Fibreboard

Abstract

The disclosure proposes a fibreboard made of lignocellulose-containing fibres, in particular wood fibres and a binding agent for providing a fibreboard which enables to combine a high stability, on the one hand, and a comparatively small weight, on the other hand, and which can nevertheless be manufactured with a minor financial effort.

Claims

1. A fibreboard comprising: lignocellulose-containing fibres and a binding agent, the fibreboard being a high density fibreboard and including a three-dimensional deformation that extends in at least one direction and periodically recurs, wherein the binding agent is activatable by vapour treatment, wherein a ratio of a thickness of the fibreboard having a linear unit with respect to a volume of the fibreboard having the linear unit cubed is at least 1:3 linear units squared, wherein the three-dimensional deformation includes a sinusoidal deformation progress.

2. The fibreboard according to claim 1, wherein the deformation extends obliquely to a side edge of the fibreboard.

3. The fibreboard according to claim 1, wherein the fibreboard is connected to another fibreboard including a periodically recurring deformation such that the fibreboard and the another fibreboard lay on top of each other.

4. The fibreboard according to claim 3, wherein the periodically recurring deformations of the fibreboards which are placed on top of each other are arranged at angles with respect to each other such that the deformations in the respective fibreboards do not extend parallel to one another.
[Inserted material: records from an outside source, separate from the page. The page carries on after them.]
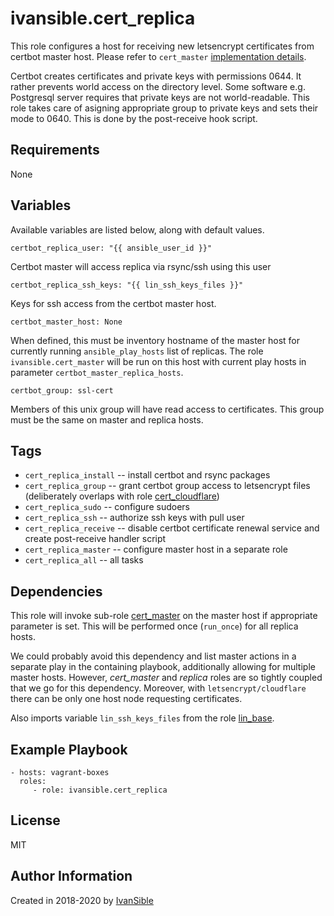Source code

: # ivansible.cert_replica

This role configures a host for receiving new letsencrypt certificates
from certbot master host. Please refer to `cert_master`
[implementation details](https://github.com/ivansible/cert-master#implementation-details).

Certbot creates certificates and private keys with permissions 0644.
It rather prevents world access on the directory level.
Some software e.g. Postgresql server requires that private keys are not world-readable.
This role takes care of asigning appropriate group to private keys
and sets their mode to 0640. This is done by the post-receive hook script.


## Requirements

None


## Variables

Available variables are listed below, along with default values.

    certbot_replica_user: "{{ ansible_user_id }}"
Certbot master will access replica via rsync/ssh using this user

    certbot_replica_ssh_keys: "{{ lin_ssh_keys_files }}"
Keys for ssh access from the certbot master host.

    certbot_master_host: None
When defined, this must be inventory hostname of the master host
for currently running `ansible_play_hosts` list of replicas.
The role `ivansible.cert_master` will be run on this host
with current play hosts in parameter `certbot_master_replica_hosts`.

    certbot_group: ssl-cert
Members of this unix group will have read access to certificates.
This group must be the same on master and replica hosts.


## Tags

- `cert_replica_install` -- install certbot and rsync packages
- `cert_replica_group` -- grant certbot group access to letsencrypt files
                          (deliberately overlaps with role
                          [cert_cloudflare](https://github.com/ivansible/cert-cloudflare))
- `cert_replica_sudo` -- configure sudoers
- `cert_replica_ssh` -- authorize ssh keys with pull user
- `cert_replica_receive` -- disable certbot certificate renewal service
                            and create post-receive handler script
- `cert_replica_master` -- configure master host in a separate role
- `cert_replica_all` -- all tasks


## Dependencies

This role will invoke sub-role [cert_master](https://github.com/ivansible/cert-master)
on the master host if appropriate parameter is set.
This will be performed once (`run_once`) for all replica hosts.

We could probably avoid this dependency and list master actions
in a separate play in the containing playbook, additionally allowing
for multiple master hosts. However, _cert_master_ and _replica_
roles are so tightly coupled that we go for this dependency.
Moreover, with `letsencrypt/cloudflare` there can be only one host node
requesting certificates.

Also imports variable `lin_ssh_keys_files` from the role [lin_base](https://github.com/ivansible/lin-base).


## Example Playbook

    - hosts: vagrant-boxes
      roles:
         - role: ivansible.cert_replica


## License

MIT

## Author Information

Created in 2018-2020 by [IvanSible](https://github.com/ivansible)
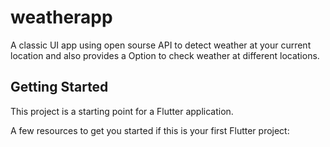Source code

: # weatherapp
A classic UI app using open sourse API to detect weather at your current location and also provides a Option to check weather at different locations.

## Getting Started

This project is a starting point for a Flutter application.

A few resources to get you started if this is your first Flutter project:

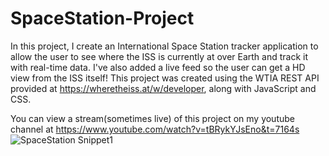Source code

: # SpaceStation-Project
In this project, I create an International Space Station tracker application to allow the user to see where the ISS is currently at over Earth and track it with real-time data.  I've also added a live feed so the user can get a HD view from the ISS itself! This project was created using the WTIA REST API provided at https://wheretheiss.at/w/developer, along with JavaScript and CSS.

You can view a stream(sometimes live) of this project on my youtube channel at https://www.youtube.com/watch?v=tBRykYJsEno&t=7164s
![SpaceStation Snippet1](https://user-images.githubusercontent.com/89651714/142575800-79245b66-a4aa-49d5-b812-f76229bd0576.PNG)
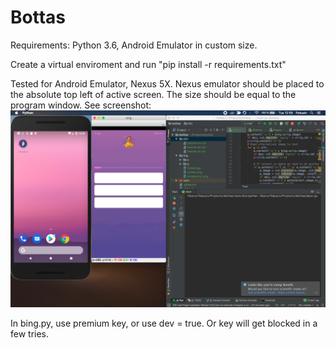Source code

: # Bottas

Requirements: Python 3.6, Android Emulator in custom size.

Create a virtual enviroment and run "pip install -r requirements.txt"

Tested for Android Emulator, Nexus 5X.
Nexus emulator should be placed to the absolute top left of active screen.
The size should be equal to the program window. See screenshot:
![Alt text](img/alignments.png?raw=true "Size and alignments")

In bing.py, use premium key, or use dev = true. Or key will get blocked in a few tries.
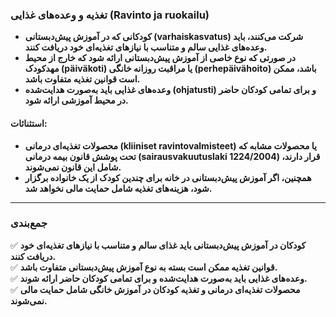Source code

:### **تغذیه و وعده‌های غذایی (Ravinto ja ruokailu)**  

- **کودکانی که در آموزش پیش‌دبستانی (varhaiskasvatus) شرکت می‌کنند، باید وعده‌های غذایی سالم و متناسب با نیازهای تغذیه‌ای خود دریافت کنند.**  
- **در صورتی که نوع خاصی از آموزش پیش‌دبستانی ارائه شود که خارج از محیط مهدکودک (päiväkoti) یا مراقبت روزانه خانگی (perhepäivähoito) باشد، ممکن است قوانین تغذیه متفاوت باشد.**  
- **وعده‌های غذایی باید به‌صورت هدایت‌شده (ohjatusti) و برای تمامی کودکان حاضر در محیط آموزشی ارائه شود.**  

#### **استثنائات:**  
- **محصولات تغذیه‌ای درمانی (kliiniset ravintovalmisteet) یا محصولات مشابه که تحت پوشش قانون بیمه درمانی (sairausvakuutuslaki 1224/2004) قرار دارند، شامل این قانون نمی‌شوند.**  
- **همچنین، اگر آموزش پیش‌دبستانی در خانه برای چندین کودک از یک خانواده برگزار شود، هزینه‌های تغذیه شامل حمایت مالی نخواهد شد.**  

---

### **جمع‌بندی**  
✅ **کودکان در آموزش پیش‌دبستانی باید غذای سالم و متناسب با نیازهای تغذیه‌ای خود دریافت کنند.**  
✅ **قوانین تغذیه ممکن است بسته به نوع آموزش پیش‌دبستانی متفاوت باشد.**  
✅ **وعده‌های غذایی باید به‌صورت هدایت‌شده و برای تمامی کودکان حاضر ارائه شوند.**  
✅ **محصولات تغذیه‌ای درمانی و تغذیه کودکان در آموزش خانگی شامل حمایت مالی نمی‌شوند.**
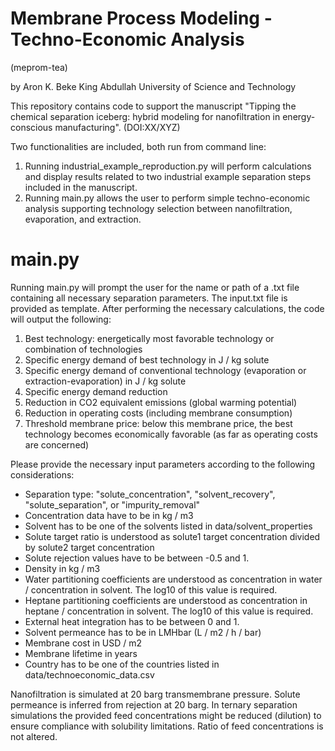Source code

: # Membrane Process Modeling - Techno-Economic Analysis
(meprom-tea)

by Aron K. Beke
King Abdullah University of Science and Technology

This repository contains code to support the manuscript "Tipping the chemical separation iceberg: hybrid modeling for nanofiltration in energy-conscious manufacturing".
(DOI:XX/XYZ)

Two functionalities are included, both run from command line:
1. Running industrial_example_reproduction.py will perform calculations and display results related to two industrial example separation steps included in the manuscript.
2. Running main.py allows the user to perform simple techno-economic analysis supporting technology selection between nanofiltration, evaporation, and extraction.

# main.py
Running main.py will prompt the user for the name or path of a .txt file containing all necessary separation parameters. The input.txt file is provided as template.
After performing the necessary calculations, the code will output the following:

1. Best technology: energetically most favorable technology or combination of technologies
2. Specific energy demand of best technology in J / kg solute
3. Specific energy demand of conventional technology (evaporation or extraction-evaporation) in J / kg solute
4. Specific energy demand reduction
5. Reduction in CO2 equivalent emissions (global warming potential)
6. Reduction in operating costs (including membrane consumption)
7. Threshold membrane price: below this membrane price, the best technology becomes economically favorable (as far as operating costs are concerned)

Please provide the necessary input parameters according to the following considerations:
- Separation type: "solute_concentration", "solvent_recovery", "solute_separation", or "impurity_removal"
- Concentration data have to be in kg / m3
- Solvent has to be one of the solvents listed in data/solvent_properties
- Solute target ratio is understood as solute1 target concentration divided by solute2 target concentration
- Solute rejection values have to be between -0.5 and 1.
- Density in kg / m3
- Water partitioning coefficients are understood as concentration in water / concentration in solvent. The log10 of this value is required.
- Heptane partitioning coefficients are understood as concentration in heptane / concentration in solvent. The log10 of this value is required.
- External heat integration has to be between 0 and 1.
- Solvent permeance has to be in LMHbar (L / m2 / h / bar)
- Membrane cost in USD / m2
- Membrane lifetime in years
- Country has to be one of the countries listed in data/technoeconomic_data.csv

Nanofiltration is simulated at 20 barg transmembrane pressure. Solute permeance is inferred from rejection at 20 barg.
In ternary separation simulations the provided feed concentrations might be reduced (dilution) to ensure compliance with solubility limitations. Ratio of feed concentrations is not altered.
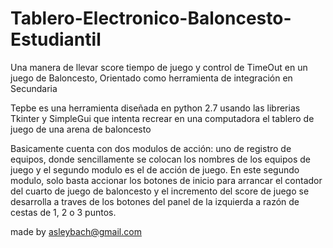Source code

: # Tablero-Electronico-Baloncesto-Estudiantil
Una manera de llevar score tiempo de juego y control de TimeOut en un juego de Baloncesto, Orientado como herramienta de integración en Secundaria

Tepbe es una herramienta diseñada en python 2.7 usando las librerias Tkinter y SimpleGui que intenta recrear en una computadora
el tablero de juego de una arena de baloncesto

Basicamente cuenta con dos modulos de acción: uno de registro de equipos, donde sencillamente se colocan los nombres de los 
equipos de juego y el segundo modulo es el de acción de juego. En este segundo modulo, solo basta accionar los botones de
inicio para arrancar el contador del cuarto de juego de baloncesto y el incremento del score de juego se desarrolla a traves
de los botones del panel de la izquierda a razón de cestas de 1, 2 o 3 puntos.

made by asleybach@gmail.com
5. The fibreboard according to claim 1, wherein said fibreboard is connected to a flat board on at least one of its surfaces.

6. The fibreboard according to claim 1, wherein the high density fibreboard includes a medium raw density greater than 800 kg/m.sup.3.
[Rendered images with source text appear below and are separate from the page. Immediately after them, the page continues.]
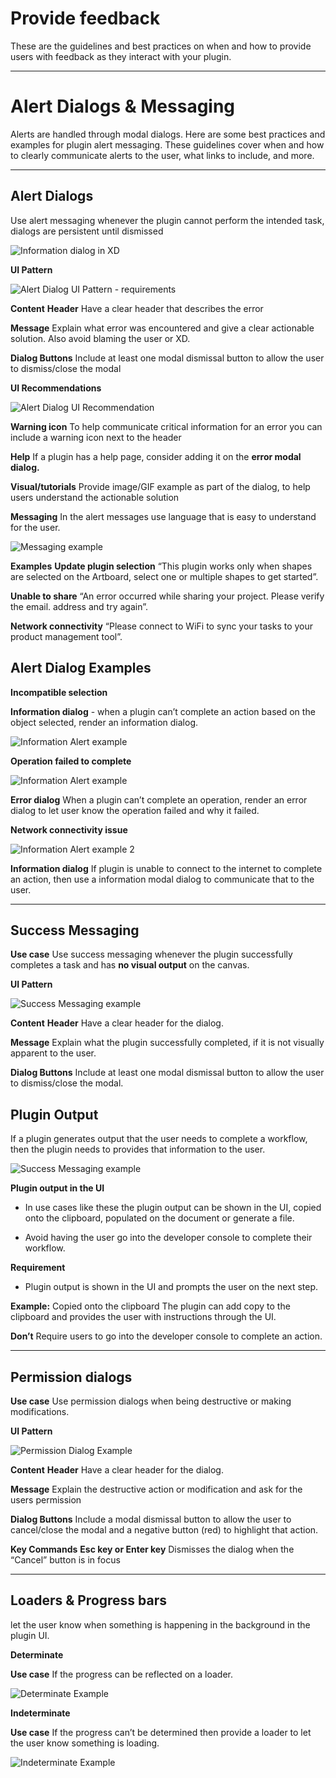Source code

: 
# **Provide feedback**

These are the guidelines and best practices on when and how to provide users with feedback as they interact with your plugin.

----------
# **Alert Dialogs & Messaging**

Alerts are handled through modal dialogs. Here are some best practices and examples for plugin alert messaging. These guidelines cover when and how to clearly communicate alerts to the user, what links to include, and more. 

----------
## **Alert Dialogs**

Use alert messaging whenever the plugin cannot perform the intended task, dialogs are persistent until dismissed

![Information dialog in XD](../ux_images/Information_Dialog_Xd_example.png)

**UI Pattern**

![Alert Dialog UI Pattern - requirements](../ux_images/Alert_Requirements.png)


**Content**
**Header** 
Have a clear header that describes the error

**Message**
Explain what error was encountered and give a clear actionable solution. Also avoid blaming the user or XD. 

**Dialog Buttons**
Include at least one modal dismissal button to allow the user to dismiss/close the modal


**UI Recommendations**

![Alert Dialog UI Recommendation](../ux_images/Alert_Recommendations.png)


**Warning icon**
To help communicate critical information for an error you can include a warning icon next to the header

**Help**
If a plugin has a help page, consider adding it on the **error modal dialog.**

**Visual/tutorials**
Provide image/GIF example as part of the dialog, to help users understand the actionable solution 

**Messaging**
In the alert messages use language that is easy to understand for the user. 


![Messaging example](../ux_images/Messaging_example.png)


**Examples**
**Update plugin selection** 
“This plugin works only when shapes are selected on the Artboard, select one or multiple shapes to get started”.

**Unable to share**
“An error occurred while sharing your project. Please verify the email. address and try again”.

**Network connectivity** 
“Please connect to WiFi to sync your tasks to your product management tool”.


## Alert Dialog Examples

 **Incompatible selection**

**Information dialog** - when a plugin can’t complete an action based on the object selected, render an information dialog. 

![Information Alert example](../ux_images/Alert_Information_example.png)


**Operation failed to complete**

![Information Alert example](../ux_images/Error_alert_example.png)

**Error dialog**
When a plugin can’t complete an operation, render an error dialog to let user know the operation failed and why it failed.


**Network connectivity issue**


![Information Alert example 2](../ux_images/Alert_Information_example_2.png)

**Information dialog**
If plugin is unable to connect to the internet to complete an action, then use a information modal dialog to communicate that to the user.



----------
## Success Messaging

**Use case**
Use success messaging whenever the plugin successfully completes a task and has **no visual output** on the canvas.

**UI Pattern**

![Success Messaging example](../ux_images/Success_message_example.png)


**Content**
**Header** 
Have a clear header for the dialog. 

**Message**
Explain what the plugin successfully completed, if it is not visually apparent to the user.

**Dialog Buttons**
Include at least one modal dismissal button to allow the user to dismiss/close the modal.


## Plugin Output

If a plugin generates output that the user needs to complete a workflow, then the plugin needs to provides that information to the user.


![Success Messaging example](../ux_images/Plugin_output.png)


**Plugin output in the UI**

- In use cases like these the plugin output can be shown in the UI, copied onto the clipboard, populated on the document or generate a file. 


- Avoid having the user go into the developer console to complete their workflow.

**Requirement**

- Plugin output is shown in the UI and prompts the user on the next step.

**Example:** Copied onto the clipboard 
The plugin can add copy to the clipboard and provides the user with instructions through the UI.

**Don’t**
Require users to go into the developer console to complete an action. 

----------
## Permission dialogs

**Use case**
Use permission dialogs when being destructive or making modifications.

**UI Pattern**

![Permission Dialog Example](../ux_images/Permission_dialog_example.png)


**Content**
**Header** 
Have a clear header for the dialog. 

**Message**
Explain the destructive action or modification and ask for the users permission

**Dialog Buttons**
Include a modal dismissal button to allow the user to cancel/close the modal and a negative button (red) to highlight that action. 

**Key Commands**
**Esc key or Enter key**
Dismisses the dialog when the “Cancel” button is in focus


----------
## Loaders & Progress bars

let the user know when something is happening in the background in the plugin UI. 


**Determinate**

**Use case**
If the progress can be reflected on a loader. 

![Determinate Example](../ux_images/Determinate_loader_example.png)



**Indeterminate**

**Use case**
If the progress can’t be determined then provide a loader to let the user know something is loading.

![Indeterminate Example](../ux_images/Indeterminate_loader_example.png)

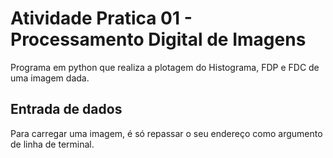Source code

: # Atividade Pratica 01 - Processamento Digital de Imagens

Programa em python que realiza a plotagem do Histograma, FDP e FDC de uma imagem dada.

## Entrada de dados
Para carregar uma imagem, é só repassar o seu endereço como argumento de linha de terminal.

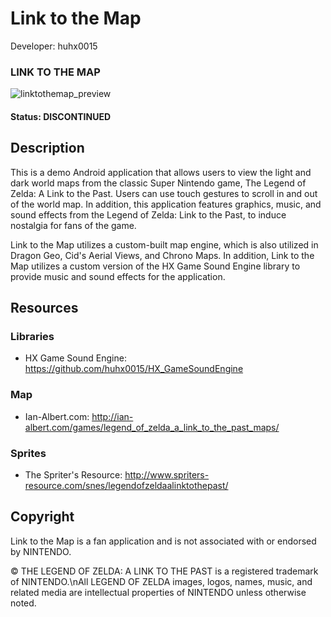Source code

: Link to the Map
=================

Developer: huhx0015

### LINK TO THE MAP
![linktothemap_preview](https://cloud.githubusercontent.com/assets/1645482/16185724/d53f8798-367a-11e6-9262-59d6208e08bc.gif)

#### Status: DISCONTINUED

## Description

This is a demo Android application that allows users to view the light and dark world maps from the classic Super Nintendo game, The Legend of Zelda: A Link to the Past. Users can use touch gestures to scroll in and out of the world map. In addition, this application features graphics, music, and sound effects from the Legend of Zelda: Link to the Past, to induce nostalgia for fans of the game.

Link to the Map utilizes a custom-built map engine, which is also utilized in Dragon Geo, Cid's Aerial Views, and Chrono Maps. In addition, Link to the Map utilizes a custom version of the HX Game Sound Engine library to provide music and sound effects for the application.

## Resources

### Libraries

* HX Game Sound Engine: https://github.com/huhx0015/HX_GameSoundEngine

### Map

* Ian-Albert.com: http://ian-albert.com/games/legend_of_zelda_a_link_to_the_past_maps/

### Sprites

* The Spriter's Resource: http://www.spriters-resource.com/snes/legendofzeldaalinktothepast/

## Copyright

Link to the Map is a fan application and is not associated with or endorsed by NINTENDO.

© THE LEGEND OF ZELDA: A LINK TO THE PAST is a registered trademark of NINTENDO.\nAll LEGEND OF ZELDA images, logos, names, music, and related media are intellectual properties of NINTENDO unless otherwise noted.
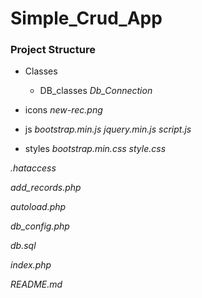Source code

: # Simple_Crud_App

### Project Structure
- Classes
    - DB_classes
        *Db_Connection*
        

- icons
    *new-rec.png*

- js 
    *bootstrap.min.js*
    *jquery.min.js*
    *script.js*

- styles
    *bootstrap.min.css*
    *style.css*

*.hataccess*

*add_records.php*

*autoload.php*

*db_config.php*

*db.sql*

*index.php*

*README.md*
7. The fibreboard according to claim 1, wherein the lignocellulose-containing fibres are 15 to 20 mm in length.

8. The fibreboard of claim 1, wherein the deformation includes a repeating wave cross-sectional shape.
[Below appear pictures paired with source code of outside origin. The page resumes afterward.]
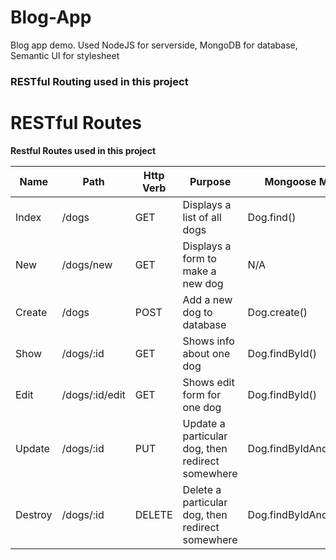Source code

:# Blog-App
Blog app demo. Used NodeJS for serverside, MongoDB for database, Semantic UI for stylesheet

<!DOCTYPE html>
<html lang="en">
<head>
    <meta charset="UTF-8">
    <meta name="viewport" content="width=device-width, initial-scale=1.0">
    <link rel="stylesheet" href="https://maxcdn.bootstrapcdn.com/bootstrap/3.3.7/css/bootstrap.min.css">
    <h3> RESTful Routing used in this project </h3>
</head>
<body>
<div class="container">
    <div class="row">
        <div class="col-lg-12">
            <div class="jumbotron">
                <h1>RESTful Routes</h1>
                <p><strong>Restful Routes used in this project</strong></p>
            </div>
        </div>
        <table class="table table-hover table-bordered">
            <thead>
                <tr>
                    <th>Name</th>
                    <th>Path</th>
                    <th>Http Verb</th>
                    <th>Purpose</th>
                    <th>Mongoose Method</th>
                </tr>
            </thead>
            <tbody>
                <tr>
                    <td>Index</td>
                    <td>/dogs</td>
                    <td>GET</td>
                    <td>Displays a list of all dogs</td>
                    <td>Dog.find()</td>
                </tr>
                <tr class="success">
                    <td>New</td>
                    <td>/dogs/new</td>
                    <td>GET</td>
                    <td>Displays a form to make a new dog</td>
                    <td>N/A</td>
                </tr>
                <tr class="success">
                    <td>Create</td>
                    <td>/dogs</td>
                    <td>POST</td>
                    <td>Add a new dog to database</td>
                    <td>Dog.create()</td>
                </tr>
                <tr class="info">
                    <td>Show</td>
                    <td>/dogs/:id</td>
                    <td>GET</td>
                    <td>Shows info about one dog</td>
                    <td>Dog.findById()</td>
                </tr>
                <tr class="warning">
                    <td>Edit</td>
                    <td>/dogs/:id/edit</td>
                    <td>GET</td>
                    <td>Shows edit form for one dog</td>
                    <td>Dog.findById()</td>
                </tr>
                <tr class="warning">
                    <td>Update</td>
                    <td>/dogs/:id</td>
                    <td>PUT</td>
                    <td>Update a particular dog, then redirect somewhere</td>
                    <td>Dog.findByIdAndUpdate()</td>
                </tr>
                <tr class="danger">
                    <td>Destroy</td>
                    <td>/dogs/:id</td>
                    <td>DELETE</td>
                    <td>Delete a particular dog, then redirect somewhere</td>
                    <td>Dog.findByIdAndRemove()</td>
                </tr>
            </tbody>
        </table>
    </div>
</div> 

</body>
</html>
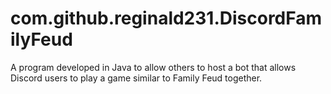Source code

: # com.github.reginald231.DiscordFamilyFeud
A program developed in Java to allow others to host a bot that allows Discord users to play a game similar to Family Feud together.
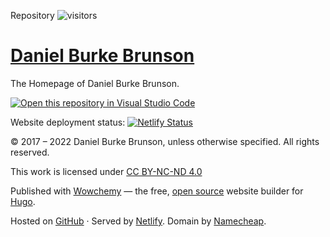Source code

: Repository ![visitors](https://visitor-badge.glitch.me/badge?page_id=burkebrunson.personal-website)

# [Daniel Burke Brunson](https://bit.ly/3hqKx7R)

The Homepage of Daniel Burke Brunson.

[![Open this repository in Visual Studio Code](https://open.vscode.dev/badges/open-in-vscode.svg)](https://open.vscode.dev/burkebrunson/personalWebsite)

Website deployment status: [![Netlify Status](https://api.netlify.com/api/v1/badges/c3608b33-01c9-41cb-8077-b4f6730ae563/deploy-status)](https://app.netlify.com/sites/dbbrunson/deploys)

&copy; 2017 &ndash; 2022 Daniel Burke Brunson, unless otherwise specified. All rights reserved.

This work is licensed under [CC BY-NC-ND 4.0](https://creativecommons.org/licenses/by-nc-nd/4.0/)

Published with <a href="https://wowchemy.com" target="_blank" rel="noopener">Wowchemy</a> —
the free, <a href="https://github.com/wowchemy/wowchemy-hugo-themes" target="_blank" rel="noopener">
open source</a> website builder for <a href="https://gohugo.io" target="_blank" rel="noopener">Hugo</a>.

Hosted on <a href="https://github.com/burkebrunson/personal-website" target="_blank" rel="noopener">GitHub</a> · Served by <a href="https://www.netlify.com" target="_blank" rel="noopener">Netlify</a>. Domain by <a href="https://www.namecheap.com" target="_blank" rel="noopener">Namecheap</a>.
9. The fibreboard of claim 8, wherein peaks of the deformation including the repeating wave cross-sectional shape are flat.

Description

DRAWINGS

(1) The disclosure provides an innovative fibreboard as well as an innovative manufacturing method which enable to manufacture fibreboards, which comprise a particular mechanical stability with simultaneously a small weight with respect to the spatial volume, with a manageable economic effort by means of an innovative manufacturing unit. Other advantages and features of the disclosure will become apparent from the following description by means of the figures. Herein:

(2) FIG. 1 shows a schematic side view of a fibreboard according to the disclosure;

(3) FIG. 2 shows a perspective partial view of a fibreboard according to the disclosure and

(4) FIG. 3 shows a schematic side view of a sandwich board.

DESCRIPTION

(5) FIG. 1 shows a fibreboard 1 which comprises a progressing rectangular wave structure in the shown exemplary embodiment. As explanation the dimensioning of the board thickness 2, on the one hand, and the dimensioning of the board height 3, on the other hand, are shown. The board height is together with the circumference of the board the measure for calculating the spatial volume of the board. It becomes clear that a very great spatial volume can be obtained by means of an inherently very stable thin board 1 which only comprises the thickness 2.

(6) FIG. 2 schematically shows a board 4 having an essentially sinusoidal deformation progress.

(7) It is obvious that these boards, either in a sandwich construction or as single boards, comprise a high mechanical strength with simultaneously a small bulk density.

(8) As the representation of a sandwich board in FIG. 3 shows, both surfaces of a corrugated and deformed board 5 according to the disclosure will be laminated with two flat boards 6 and 7. Contact lines result along the wave groups. The areas designated with 8 are connection areas, in which glue is applied. The peaks of the boards 5 can be flattened before, for example by grinding them flat. The glue can be applied onto the connection areas 8 by means of a roller, by linear spraying, by means of a mask or the like. The sandwich compound is formed by subsequent pressing. Corresponding connection areas are similarly formed in the area of the lower flat board.

(9) The described exemplary embodiments only serve for explanation and are not limiting.